### TO BE DONE
Copy out all the data below, swapping in "processed" wherever "developed" appears and keeping everything else the same.

+++++

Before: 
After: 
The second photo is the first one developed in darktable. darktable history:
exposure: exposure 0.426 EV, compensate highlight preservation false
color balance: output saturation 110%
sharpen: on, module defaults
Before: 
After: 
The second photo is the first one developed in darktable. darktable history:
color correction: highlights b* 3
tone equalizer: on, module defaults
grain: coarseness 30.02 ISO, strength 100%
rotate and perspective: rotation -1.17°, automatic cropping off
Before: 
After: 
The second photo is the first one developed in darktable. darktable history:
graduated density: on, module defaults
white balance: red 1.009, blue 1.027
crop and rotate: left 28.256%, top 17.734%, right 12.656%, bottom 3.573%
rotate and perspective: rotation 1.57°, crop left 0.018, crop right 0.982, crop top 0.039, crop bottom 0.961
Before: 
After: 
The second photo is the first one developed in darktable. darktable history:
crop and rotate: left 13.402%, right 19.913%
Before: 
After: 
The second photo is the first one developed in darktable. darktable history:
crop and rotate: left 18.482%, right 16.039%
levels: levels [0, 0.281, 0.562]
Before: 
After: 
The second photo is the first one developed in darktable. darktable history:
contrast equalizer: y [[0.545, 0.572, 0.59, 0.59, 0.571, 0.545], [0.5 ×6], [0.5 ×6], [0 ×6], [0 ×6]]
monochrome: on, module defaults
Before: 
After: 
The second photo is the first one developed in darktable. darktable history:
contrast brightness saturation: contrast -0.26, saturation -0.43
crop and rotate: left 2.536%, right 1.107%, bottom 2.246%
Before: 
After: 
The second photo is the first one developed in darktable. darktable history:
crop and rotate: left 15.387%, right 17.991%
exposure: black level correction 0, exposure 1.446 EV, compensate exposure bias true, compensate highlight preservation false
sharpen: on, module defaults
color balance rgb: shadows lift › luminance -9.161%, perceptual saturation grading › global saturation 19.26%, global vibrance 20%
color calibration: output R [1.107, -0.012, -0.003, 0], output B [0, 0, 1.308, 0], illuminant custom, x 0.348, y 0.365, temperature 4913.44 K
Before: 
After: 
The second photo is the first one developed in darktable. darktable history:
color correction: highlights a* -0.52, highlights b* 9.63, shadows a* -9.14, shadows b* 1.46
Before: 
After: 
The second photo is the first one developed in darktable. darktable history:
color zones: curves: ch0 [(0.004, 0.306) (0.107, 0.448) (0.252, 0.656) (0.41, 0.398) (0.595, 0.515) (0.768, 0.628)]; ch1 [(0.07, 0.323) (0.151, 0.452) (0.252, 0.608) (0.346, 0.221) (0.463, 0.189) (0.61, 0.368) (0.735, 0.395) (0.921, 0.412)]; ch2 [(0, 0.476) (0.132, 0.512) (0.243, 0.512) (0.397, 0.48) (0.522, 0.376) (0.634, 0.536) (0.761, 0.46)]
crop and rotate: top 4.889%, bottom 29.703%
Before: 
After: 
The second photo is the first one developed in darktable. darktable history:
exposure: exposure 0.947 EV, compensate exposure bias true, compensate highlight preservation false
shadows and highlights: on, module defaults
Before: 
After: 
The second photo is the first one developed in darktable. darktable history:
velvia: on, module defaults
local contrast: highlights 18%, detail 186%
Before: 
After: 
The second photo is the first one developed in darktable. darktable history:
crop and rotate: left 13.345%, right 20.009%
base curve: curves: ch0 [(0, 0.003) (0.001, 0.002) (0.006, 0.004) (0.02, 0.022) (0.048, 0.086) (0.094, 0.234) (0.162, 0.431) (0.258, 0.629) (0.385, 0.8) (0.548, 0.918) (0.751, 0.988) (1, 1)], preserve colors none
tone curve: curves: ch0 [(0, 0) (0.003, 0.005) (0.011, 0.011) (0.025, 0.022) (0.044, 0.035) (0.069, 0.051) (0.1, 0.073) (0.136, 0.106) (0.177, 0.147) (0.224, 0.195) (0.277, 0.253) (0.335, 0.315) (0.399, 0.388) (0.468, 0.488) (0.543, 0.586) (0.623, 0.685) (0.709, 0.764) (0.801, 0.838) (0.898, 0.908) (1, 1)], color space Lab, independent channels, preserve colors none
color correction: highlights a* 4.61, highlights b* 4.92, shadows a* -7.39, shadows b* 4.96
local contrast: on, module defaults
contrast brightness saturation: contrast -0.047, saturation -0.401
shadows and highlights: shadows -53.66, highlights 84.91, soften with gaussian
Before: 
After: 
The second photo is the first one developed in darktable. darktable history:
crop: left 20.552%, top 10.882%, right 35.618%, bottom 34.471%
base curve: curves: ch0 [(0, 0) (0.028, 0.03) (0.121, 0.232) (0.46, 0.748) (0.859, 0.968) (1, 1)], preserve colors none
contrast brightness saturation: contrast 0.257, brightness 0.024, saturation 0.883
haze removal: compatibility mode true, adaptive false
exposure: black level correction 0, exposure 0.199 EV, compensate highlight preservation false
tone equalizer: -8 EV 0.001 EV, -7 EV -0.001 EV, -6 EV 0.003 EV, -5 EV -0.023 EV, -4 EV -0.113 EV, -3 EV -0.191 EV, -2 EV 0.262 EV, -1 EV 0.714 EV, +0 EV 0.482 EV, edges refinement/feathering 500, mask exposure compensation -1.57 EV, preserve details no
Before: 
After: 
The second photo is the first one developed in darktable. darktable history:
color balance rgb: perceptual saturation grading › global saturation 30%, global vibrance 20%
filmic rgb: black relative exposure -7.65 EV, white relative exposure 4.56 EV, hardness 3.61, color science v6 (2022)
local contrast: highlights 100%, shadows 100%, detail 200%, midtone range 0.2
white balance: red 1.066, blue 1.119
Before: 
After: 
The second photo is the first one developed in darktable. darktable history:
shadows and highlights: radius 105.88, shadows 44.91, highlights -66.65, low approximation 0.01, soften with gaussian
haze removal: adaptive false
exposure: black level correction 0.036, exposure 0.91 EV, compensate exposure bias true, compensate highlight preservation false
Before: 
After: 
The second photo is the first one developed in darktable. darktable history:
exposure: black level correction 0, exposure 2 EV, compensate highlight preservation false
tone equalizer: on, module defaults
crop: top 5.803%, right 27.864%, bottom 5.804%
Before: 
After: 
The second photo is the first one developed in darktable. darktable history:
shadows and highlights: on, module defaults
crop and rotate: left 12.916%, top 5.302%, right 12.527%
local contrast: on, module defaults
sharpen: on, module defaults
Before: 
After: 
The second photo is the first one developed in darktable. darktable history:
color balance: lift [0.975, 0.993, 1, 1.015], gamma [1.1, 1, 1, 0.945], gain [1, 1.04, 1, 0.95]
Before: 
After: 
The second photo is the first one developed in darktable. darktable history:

+++++

### RESPONSE BELOW
Before: 
After: 
The second photo is the first one processed in darktable. darktable history:
exposure: exposure 0.426 EV, compensate highlight preservation false
color balance: output saturation 110%
sharpen: on, module defaults
Before: 
After: 
The second photo is the first one processed in darktable. darktable history:
color correction: highlights b* 3
tone equalizer: on, module defaults
grain: coarseness 30.02 ISO, strength 100%
rotate and perspective: rotation -1.17°, automatic cropping off
Before: 
After: 
The second photo is the first one processed in darktable. darktable history:
graduated density: on, module defaults
white balance: red 1.009, blue 1.027
crop and rotate: left 28.256%, top 17.734%, right 12.656%, bottom 3.573%
rotate and perspective: rotation 1.57°, crop left 0.018, crop right 0.982, crop top 0.039, crop bottom 0.961
Before: 
After: 
The second photo is the first one processed in darktable. darktable history:
crop and rotate: left 13.402%, right 19.913%
Before: 
After: 
The second photo is the first one processed in darktable. darktable history:
crop and rotate: left 18.482%, right 16.039%
levels: levels [0, 0.281, 0.562]
Before: 
After: 
The second photo is the first one processed in darktable. darktable history:
contrast equalizer: y [[0.545, 0.572, 0.59, 0.59, 0.571, 0.545], [0.5 ×6], [0.5 ×6], [0 ×6], [0 ×6]]
monochrome: on, module defaults
Before: 
After: 
The second photo is the first one processed in darktable. darktable history:
contrast brightness saturation: contrast -0.26, saturation -0.43
crop and rotate: left 2.536%, right 1.107%, bottom 2.246%
Before: 
After: 
The second photo is the first one processed in darktable. darktable history:
crop and rotate: left 15.387%, right 17.991%
exposure: black level correction 0, exposure 1.446 EV, compensate exposure bias true, compensate highlight preservation false
sharpen: on, module defaults
color balance rgb: shadows lift › luminance -9.161%, perceptual saturation grading › global saturation 19.26%, global vibrance 20%
color calibration: output R [1.107, -0.012, -0.003, 0], output B [0, 0, 1.308, 0], illuminant custom, x 0.348, y 0.365, temperature 4913.44 K
Before: 
After: 
The second photo is the first one processed in darktable. darktable history:
color correction: highlights a* -0.52, highlights b* 9.63, shadows a* -9.14, shadows b* 1.46
Before: 
After: 
The second photo is the first one processed in darktable. darktable history:
color zones: curves: ch0 [(0.004, 0.306) (0.107, 0.448) (0.252, 0.656) (0.41, 0.398) (0.595, 0.515) (0.768, 0.628)]; ch1 [(0.07, 0.323) (0.151, 0.452) (0.252, 0.608) (0.346, 0.221) (0.463, 0.189) (0.61, 0.368) (0.735, 0.395) (0.921, 0.412)]; ch2 [(0, 0.476) (0.132, 0.512) (0.243, 0.512) (0.397, 0.48) (0.522, 0.376) (0.634, 0.536) (0.761, 0.46)]
crop and rotate: top 4.889%, bottom 29.703%
Before: 
After: 
The second photo is the first one processed in darktable. darktable history:
exposure: exposure 0.947 EV, compensate exposure bias true, compensate highlight preservation false
shadows and highlights: on, module defaults
Before: 
After: 
The second photo is the first one processed in darktable. darktable history:
velvia: on, module defaults
local contrast: highlights 18%, detail 186%
Before: 
After: 
The second photo is the first one processed in darktable. darktable history:
crop and rotate: left 13.345%, right 20.009%
base curve: curves: ch0 [(0, 0.003) (0.001, 0.002) (0.006, 0.004) (0.02, 0.022) (0.048, 0.086) (0.094, 0.234) (0.162, 0.431) (0.258, 0.629) (0.385, 0.8) (0.548, 0.918) (0.751, 0.988) (1, 1)], preserve colors none
tone curve: curves: ch0 [(0, 0) (0.003, 0.005) (0.011, 0.011) (0.025, 0.022) (0.044, 0.035) (0.069, 0.051) (0.1, 0.073) (0.136, 0.106) (0.177, 0.147) (0.224, 0.195) (0.277, 0.253) (0.335, 0.315) (0.399, 0.388) (0.468, 0.488) (0.543, 0.586) (0.623, 0.685) (0.709, 0.764) (0.801, 0.838) (0.898, 0.908) (1, 1)], color space Lab, independent channels, preserve colors none
color correction: highlights a* 4.61, highlights b* 4.92, shadows a* -7.39, shadows b* 4.96
local contrast: on, module defaults
contrast brightness saturation: contrast -0.047, saturation -0.401
shadows and highlights: shadows -53.66, highlights 84.91, soften with gaussian
Before: 
After: 
The second photo is the first one processed in darktable. darktable history:
crop: left 20.552%, top 10.882%, right 35.618%, bottom 34.471%
base curve: curves: ch0 [(0, 0) (0.028, 0.03) (0.121, 0.232) (0.46, 0.748) (0.859, 0.968) (1, 1)], preserve colors none
contrast brightness saturation: contrast 0.257, brightness 0.024, saturation 0.883
haze removal: compatibility mode true, adaptive false
exposure: black level correction 0, exposure 0.199 EV, compensate highlight preservation false
tone equalizer: -8 EV 0.001 EV, -7 EV -0.001 EV, -6 EV 0.003 EV, -5 EV -0.023 EV, -4 EV -0.113 EV, -3 EV -0.191 EV, -2 EV 0.262 EV, -1 EV 0.714 EV, +0 EV 0.482 EV, edges refinement/feathering 500, mask exposure compensation -1.57 EV, preserve details no
Before: 
After: 
The second photo is the first one processed in darktable. darktable history:
color balance rgb: perceptual saturation grading › global saturation 30%, global vibrance 20%
filmic rgb: black relative exposure -7.65 EV, white relative exposure 4.56 EV, hardness 3.61, color science v6 (2022)
local contrast: highlights 100%, shadows 100%, detail 200%, midtone range 0.2
white balance: red 1.066, blue 1.119
Before: 
After: 
The second photo is the first one processed in darktable. darktable history:
shadows and highlights: radius 105.88, shadows 44.91, highlights -66.65, low approximation 0.01, soften with gaussian
haze removal: adaptive false
exposure: black level correction 0.036, exposure 0.91 EV, compensate exposure bias true, compensate highlight preservation false
Before: 
After: 
The second photo is the first one processed in darktable. darktable history:
exposure: black level correction 0, exposure 2 EV, compensate highlight preservation false
tone equalizer: on, module defaults
crop: top 5.803%, right 27.864%, bottom 5.804%
Before: 
After: 
The second photo is the first one processed in darktable. darktable history:
shadows and highlights: on, module defaults
crop and rotate: left 12.916%, top 5.302%, right 12.527%
local contrast: on, module defaults
sharpen: on, module defaults
Before: 
After: 
The second photo is the first one processed in darktable. darktable history:
color balance: lift [0.975, 0.993, 1, 1.015], gamma [1.1, 1, 1, 0.945], gain [1, 1.04, 1, 0.95]
Before: 
After: 
The second photo is the first one processed in darktable. darktable history:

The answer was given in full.